# What the task asks
Search the data below for the word "still" and copy each line that holds it.

# Exercise inputs
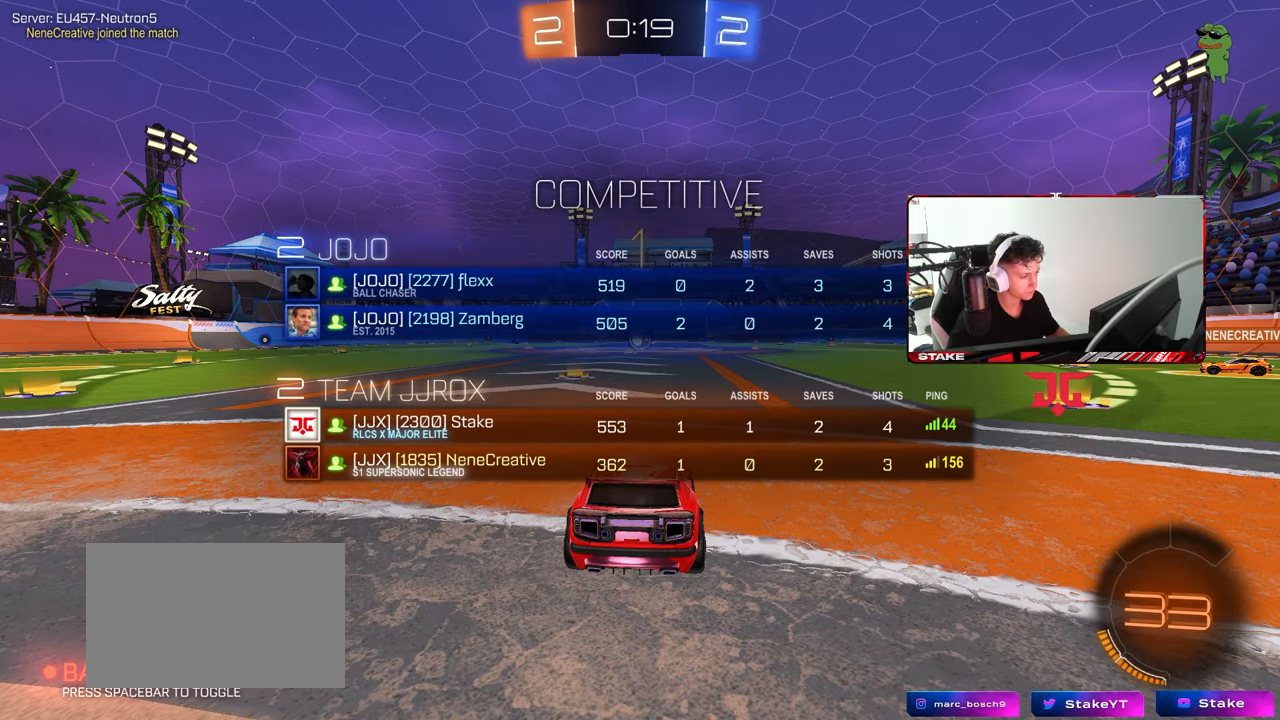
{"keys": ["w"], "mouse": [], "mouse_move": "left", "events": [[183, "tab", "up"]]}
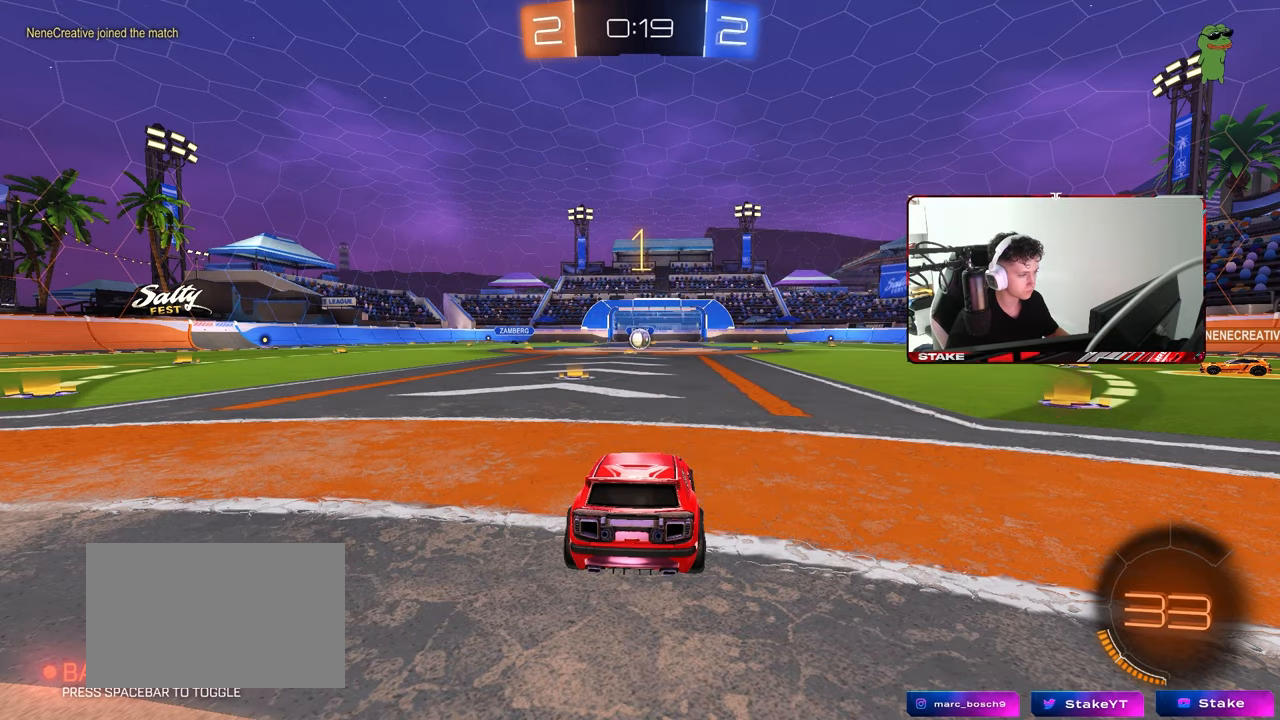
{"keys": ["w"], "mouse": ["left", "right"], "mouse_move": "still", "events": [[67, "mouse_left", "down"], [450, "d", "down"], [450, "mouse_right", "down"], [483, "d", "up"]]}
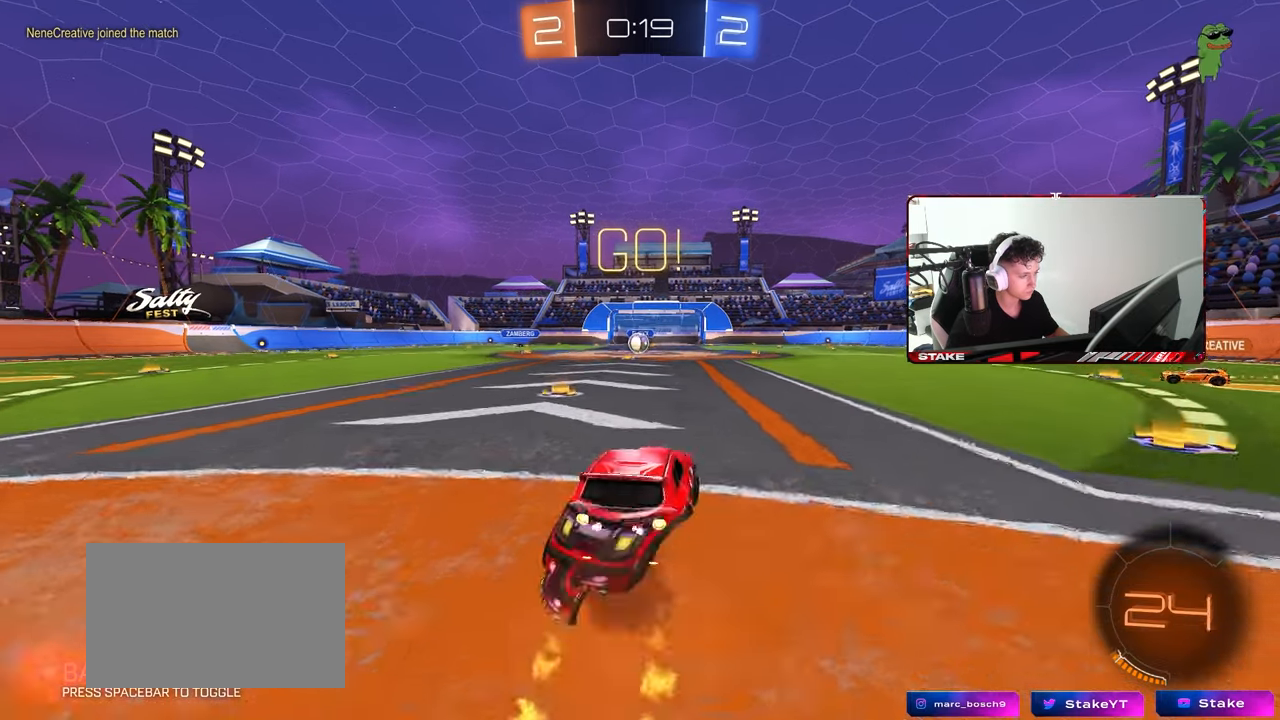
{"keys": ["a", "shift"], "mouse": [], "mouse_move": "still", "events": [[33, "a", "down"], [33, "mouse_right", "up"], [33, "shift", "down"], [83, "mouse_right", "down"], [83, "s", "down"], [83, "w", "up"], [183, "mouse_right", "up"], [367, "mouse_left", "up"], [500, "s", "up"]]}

--

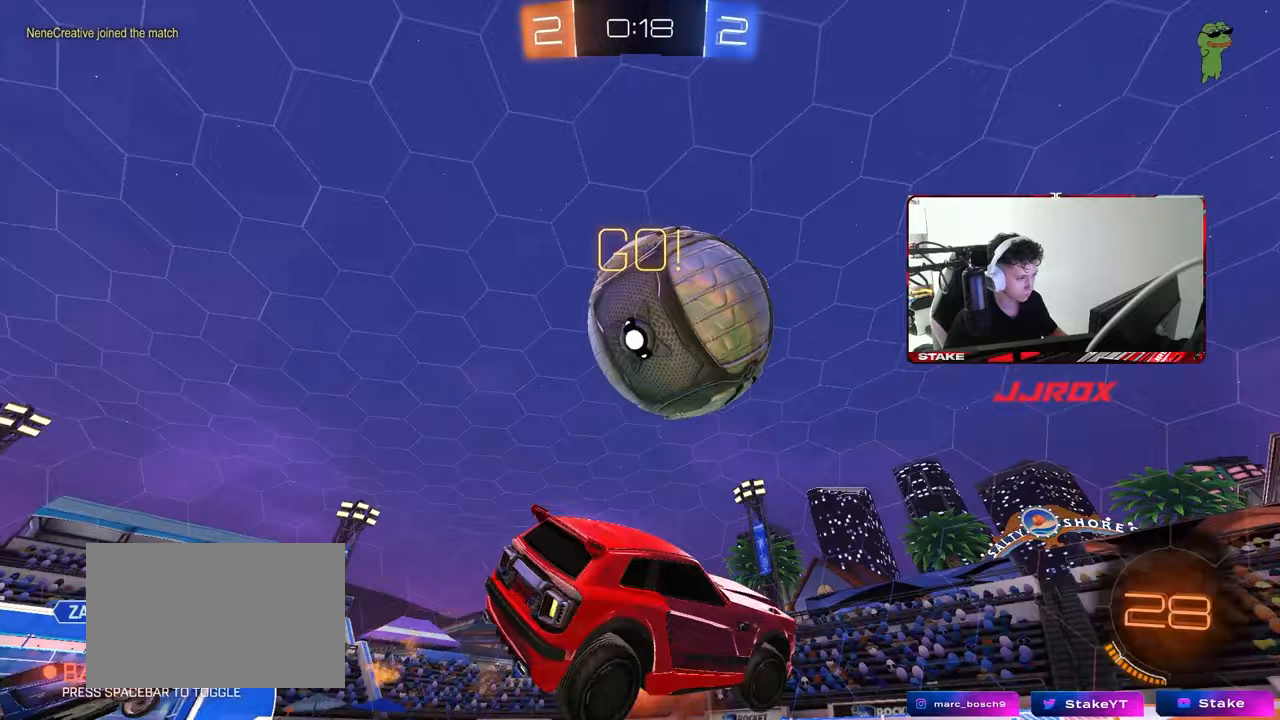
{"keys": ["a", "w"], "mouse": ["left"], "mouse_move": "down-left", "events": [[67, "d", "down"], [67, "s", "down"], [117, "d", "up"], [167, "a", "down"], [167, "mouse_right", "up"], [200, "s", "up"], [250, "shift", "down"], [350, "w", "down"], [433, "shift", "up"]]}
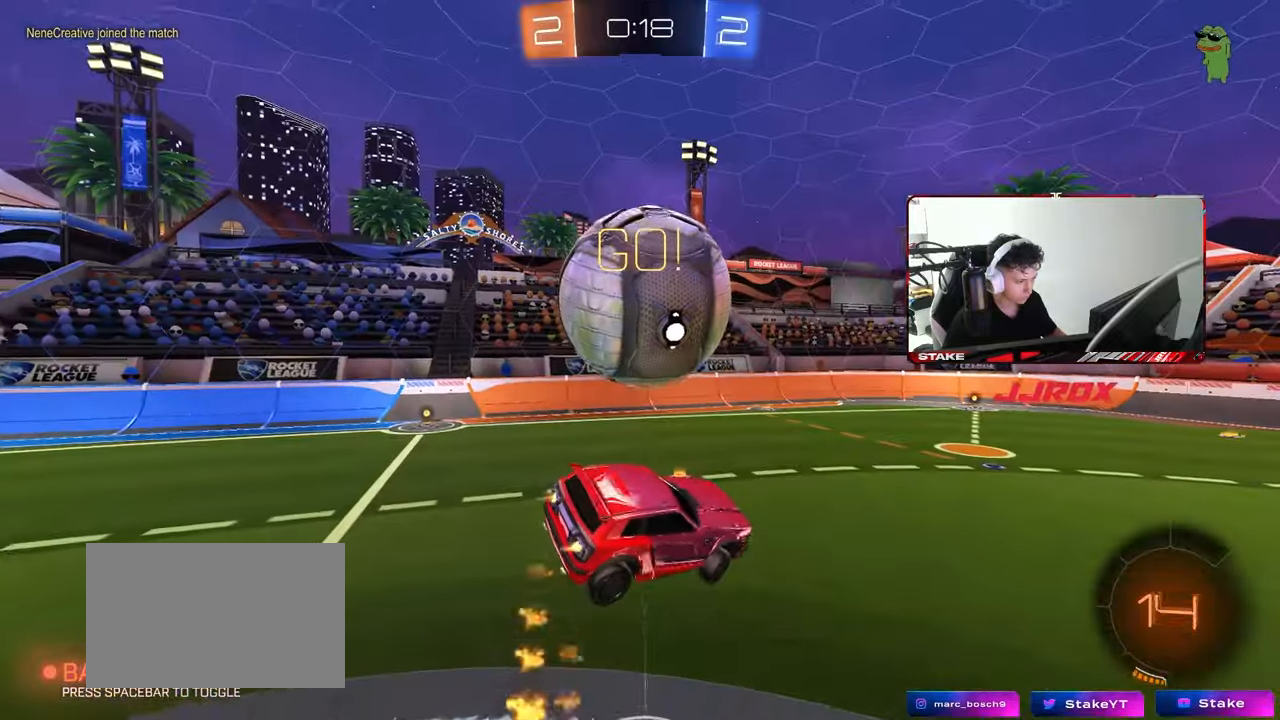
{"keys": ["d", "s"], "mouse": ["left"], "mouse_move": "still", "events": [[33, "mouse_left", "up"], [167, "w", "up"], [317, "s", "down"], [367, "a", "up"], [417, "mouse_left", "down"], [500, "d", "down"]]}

# Written response
{"keys": ["w"], "mouse": ["left", "right"], "mouse_move": "still", "events": [[67, "mouse_left", "down"], [450, "d", "down"], [450, "mouse_right", "down"], [483, "d", "up"]]}
{"keys": ["a", "shift"], "mouse": [], "mouse_move": "still", "events": [[33, "a", "down"], [33, "mouse_right", "up"], [33, "shift", "down"], [83, "mouse_right", "down"], [83, "s", "down"], [83, "w", "up"], [183, "mouse_right", "up"], [367, "mouse_left", "up"], [500, "s", "up"]]}
{"keys": ["d", "s"], "mouse": ["left"], "mouse_move": "still", "events": [[33, "mouse_left", "up"], [167, "w", "up"], [317, "s", "down"], [367, "a", "up"], [417, "mouse_left", "down"], [500, "d", "down"]]}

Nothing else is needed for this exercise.